Uma ampla gama de vozes entrou na conversa. Em 23 de março, o deputado Cory Mills, um republicano novato da Flórida, enviou uma carta aos líderes de ambas as casas do Legislativo estadual chamando as propostas de "antipatrióticas" e alertando que as leis "sufocariam todas as vozes da mídia –sejam liberais, conservadoras ou neutras– nas quais seus constituintes passaram a confiar"

William Barr, ex-secretário de Justiça do presidente Donald Trump, escreveu um artigo de opinião no Wall Street Journal no último fim de semana atacando as tentativas de restrição à liberdade de imprensa. "Existem poucos meios de comunicação conservadores", escreveu, sem se referir especificamente à lei da Flórida. "Por que torná-los mais vulneráveis à multidão de advogados de demandantes de esquerda?"

No sábado, The Gateway Pundit, site de notícias da ultradireita, publicou editorial opondo-se ao projeto da Câmara, afirmando que, se for aprovado, não há dúvida de que os meios de comunicação conservadores sofrerão. Até mesmo o fundador do Florida's Voice, um dos veículos mais amigos de DeSantis, foi contra a legislação, tuitando que ela permitiria que a esquerda a use "contra seus inimigos".

Os meios de comunicação nacionais não se manifestaram publicamente. A rede de direita Newsmax não respondeu a um pedido de comentário, nem o Salem Media Group, que produz programas de rádio e podcasts conservadores. Questionada, a Fox News –que pediu proteção sob o precedente do caso Sullivan em seu processo de difamação movido pela empresa de urnas eletrônicas Dominion Voting Systems– apontou para um discurso de Lachlan Murdoch na Austrália há um ano. "Devemos sempre ter cuidado com a supressão de informações", disse Murdoch, CEO do grupo. "A atual emoção de 'cancelar' alguém cuja opinião você não compartilha é apenas a mais recente forma insidiosa de censura."

As preocupações com a legislação não se limitam à imprensa. As provisões das leis aumentariam as indenizações aos queixosos, ao mesmo tempo em que tornariam mais caro para os réus enfrentar os litígios.

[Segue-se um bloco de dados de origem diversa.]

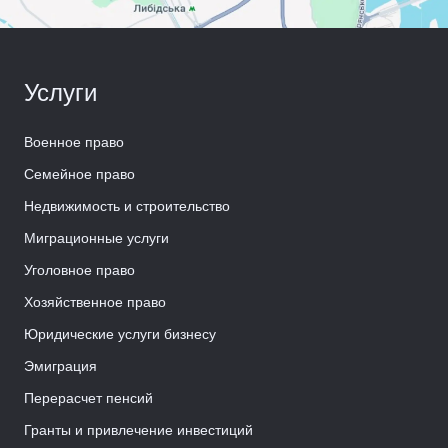
Услуги
Военное право
Семейное право
Недвижимость и строительство
Миграционные услуги
Уголовное право
Хозяйственное право
Юридические услуги бизнесу
Эмиграция
Перерасчет пенсий
Гранты и привлечение инвестиций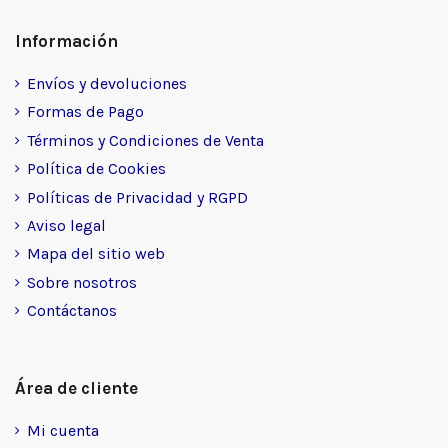
Información
Envíos y devoluciones
Formas de Pago
Términos y Condiciones de Venta
Política de Cookies
Políticas de Privacidad y RGPD
Aviso legal
Mapa del sitio web
Sobre nosotros
Contáctanos
Área de cliente
Mi cuenta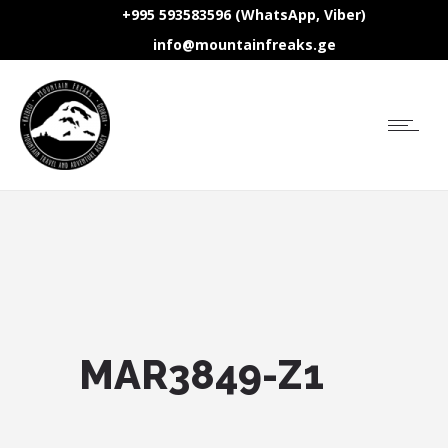
+995 593583596 (WhatsApp, Viber)
info@mountainfreaks.ge
MAR3849-Z1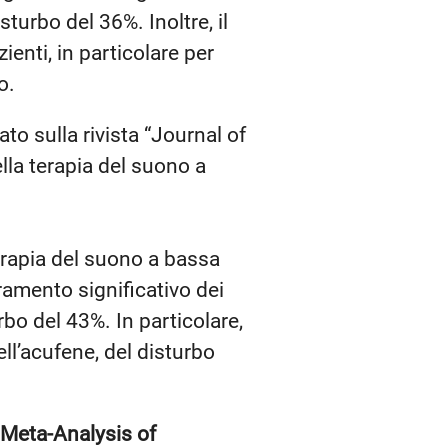
sturbo del 36%. Inoltre, il
ienti, in particolare per
o.
ato sulla rivista “Journal of
lla terapia del suono a
erapia del suono a bassa
ramento significativo dei
rbo del 43%. In particolare,
ell’acufene, del disturbo
 Meta-Analysis of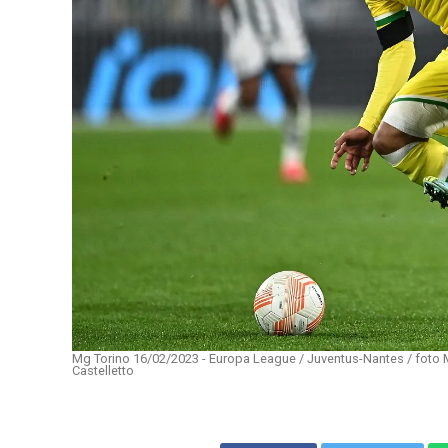
Mg Torino 16/02/2023 - Europa League / Juventus-Nantes / foto M
Castelletto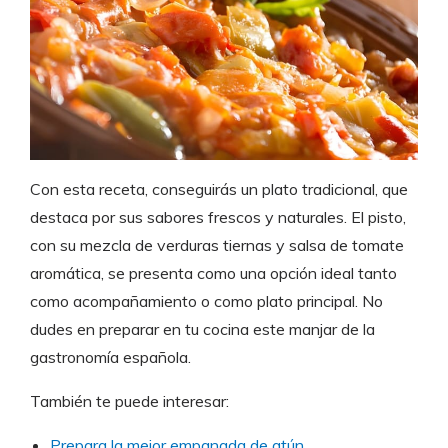
Con esta receta, conseguirás un plato tradicional, que
destaca por sus sabores frescos y naturales. El pisto,
con su mezcla de verduras tiernas y salsa de tomate
aromática, se presenta como una opción ideal tanto
como acompañamiento o como plato principal. No
dudes en preparar en tu cocina este manjar de la
gastronomía española.
También te puede interesar:
Prepara la mejor empanada de atún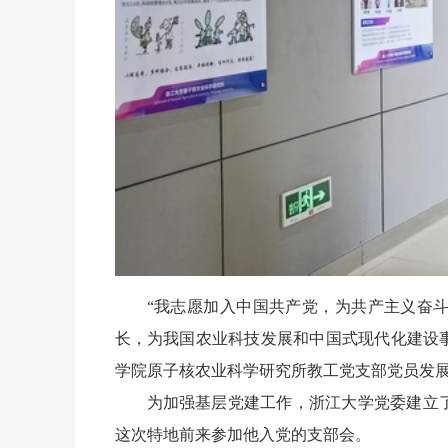
“我志愿加入中国共产党，为共产主义奋
长，为我国农业科技发展和中国式现代化建设事
学院原子核农业科学研究所教工党支部党员发
为加强基层党建工作，浙江大学党委建立
这次特地前来参加他入党的支部会。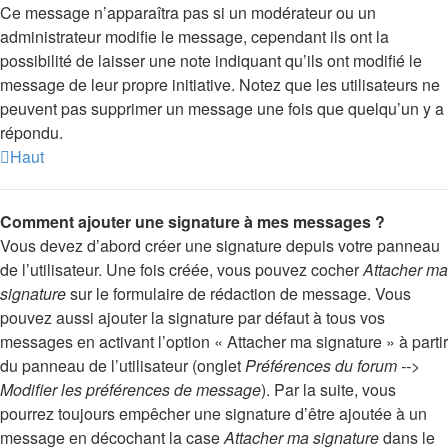
Ce message n’apparaîtra pas si un modérateur ou un
administrateur modifie le message, cependant ils ont la
possibilité de laisser une note indiquant qu’ils ont modifié le
message de leur propre initiative. Notez que les utilisateurs ne
peuvent pas supprimer un message une fois que quelqu’un y a
répondu.
Haut
Comment ajouter une signature à mes messages ?
Vous devez d’abord créer une signature depuis votre panneau
de l’utilisateur. Une fois créée, vous pouvez cocher
Attacher ma
signature
sur le formulaire de rédaction de message. Vous
pouvez aussi ajouter la signature par défaut à tous vos
messages en activant l’option « Attacher ma signature » à partir
du panneau de l’utilisateur (onglet
Préférences du forum -->
Modifier les préférences de message
). Par la suite, vous
pourrez toujours empêcher une signature d’être ajoutée à un
message en décochant la case
Attacher ma signature
dans le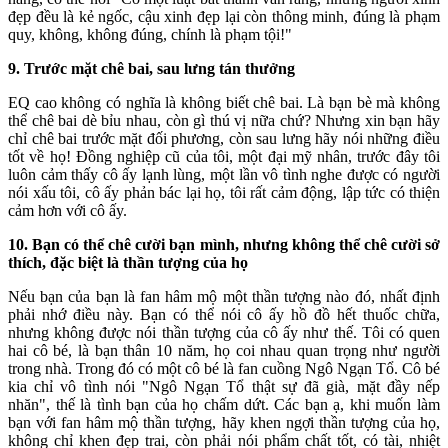
đẹp đều là kẻ ngốc, cậu xinh đẹp lại còn thông minh, đúng là phạm
quy, không, không đúng, chính là phạm tội!"
9. Trước mặt chê bai, sau lưng tán thưởng
EQ cao không có nghĩa là không biết chê bai. Là bạn bè mà không
thể chê bai dè bỉu nhau, còn gì thú vị nữa chứ? Nhưng xin bạn hãy
chỉ chê bai trước mặt đối phương, còn sau lưng hãy nói những điều
tốt về họ! Đồng nghiệp cũ của tôi, một đại mỹ nhân, trước đây tôi
luôn cảm thấy cô ấy lạnh lùng, một lần vô tình nghe được có người
nói xấu tôi, cô ấy phản bác lại họ, tôi rất cảm động, lập tức có thiện
cảm hơn với cô ấy.
10. Bạn có thể chê cười bạn mình, nhưng không thể chê cười sở
thích, đặc biệt là thần tượng của họ
Nếu bạn của bạn là fan hâm mộ một thần tượng nào đó, nhất định
phải nhớ điều này. Bạn có thể nói cô ấy hồ đồ hết thuốc chữa,
nhưng không được nói thần tượng của cô ấy như thế. Tôi có quen
hai cô bé, là bạn thân 10 năm, họ coi nhau quan trọng như người
trong nhà. Trong đó có một cô bé là fan cuồng Ngô Ngạn Tổ. Cô bé
kia chỉ vô tình nói "Ngô Ngạn Tổ thật sự đã già, mặt đầy nếp
nhăn", thế là tình bạn của họ chấm dứt. Các bạn ạ, khi muốn làm
bạn với fan hâm mộ thần tượng, hãy khen ngợi thần tượng của họ,
không chỉ khen đẹp trai, còn phải nói phẩm chất tốt, có tài, nhiệt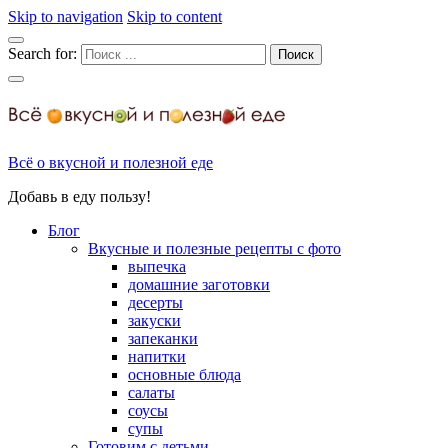
Skip to navigation
Skip to content
Search for:
Всё о вкусной и полезной еде
Добавь в еду пользу!
Блог
Вкусные и полезные рецепты с фото
выпечка
домашние заготовки
десерты
закуски
запеканки
напитки
основные блюда
салаты
соусы
супы
Готовим с детьми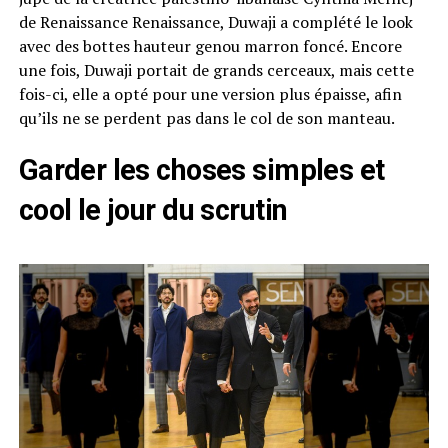
de Renaissance Renaissance, Duwaji a complété le look
avec des bottes hauteur genou marron foncé. Encore
une fois, Duwaji portait de grands cerceaux, mais cette
fois-ci, elle a opté pour une version plus épaisse, afin
qu’ils ne se perdent pas dans le col de son manteau.
Garder les choses simples et
cool le jour du scrutin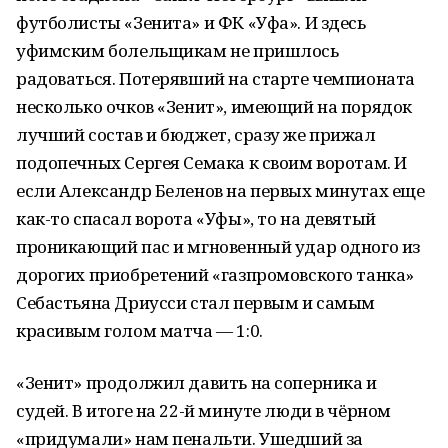
футболисты «Зенита» и ФК «Уфа». И здесь
уфимским болельщикам не пришлось
радоваться. Потерявший на старте чемпионата
несколько очков «Зенит», имеющий на порядок
лучший состав и бюджет, сразу же прижал
подопечных Сергея Семака к своим воротам. И
если Александр Беленов на первых минутах еще
как-то спасал ворота «Уфы», то на девятый
проникающий пас и мгновенный удар одного из
дорогих приобретений «газпромовского танка»
Себастьяна Дриусси стал первым и самым
красивым голом матча — 1:0.
«Зенит» продолжил давить на соперника и
судей. В итоге на 22-й минуте люди в чёрном
«придумали» нам пенальти. Ушедший за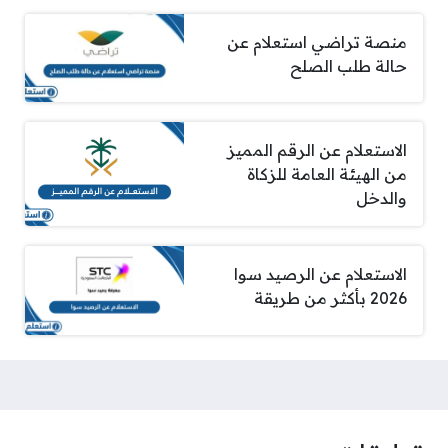
منصة تراضي استعلام عن
حالة طلب الصلح
الاستعلام عن الرقم المميز
من الهيئة العامة للزكاة
والدخل
الاستعلام عن الرصيد سوا
2026 بأكثر من طريقة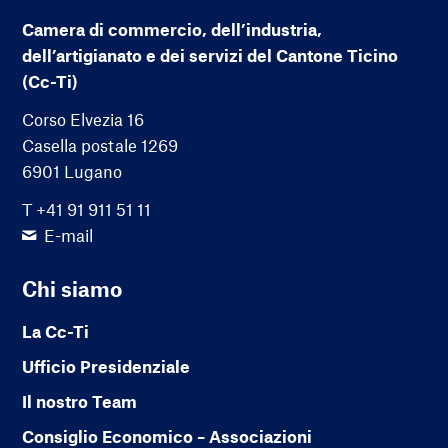
Camera di commercio, dell’industria,
dell’artigianato e dei servizi del Cantone Ticino
(Cc-Ti)
Corso Elvezia 16
Casella postale 1269
6901 Lugano
T +41 91 911 51 11
E-mail
Chi siamo
La Cc-Ti
Ufficio Presidenziale
Il nostro Team
Consiglio Economico – Associazioni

Elas também permitiriam que ações por difamação fossem instauradas virtualmente em qualquer lugar da Flórida, permitindo que a escolha de foro aumentasse as chances de vitória dos queixosos.

Essas medidas parecem especialmente elaboradas para estimular processos contra pessoas físicas –em vez de veículos–, que também podem ser alvo de processos de difamação, mas têm muito menos probabilidade de ter cobertura de seguro para protegê-las ou de arcar com os custos do litígio.

A legislação, dizem os críticos, diminuiria a barreira para um restaurante processar um cliente por uma avaliação negativa num site, por exemplo, ou o presidente de uma associação de proprietários de imóveis abrir um processo contra um morador por postar uma reclamação.

Joe Cohn, diretor legislativo e de políticas da Fundação para Direitos Individuais e Expressão, que também recebe financiamento de Koch, disse acreditar que a legislação foi redigida com o objetivo de acertar as contas –reais ou imaginárias– com os meios de comunicação que criticaram DeSantis e outros republicanos na Flórida. "Há um ponto de partida de animosidade com a imprensa, e eles estão tentando usar o Poder Legislativo para retomar o território que acham que perderam", diz Cohn. "Mas eles não pensaram completamente nas consequências."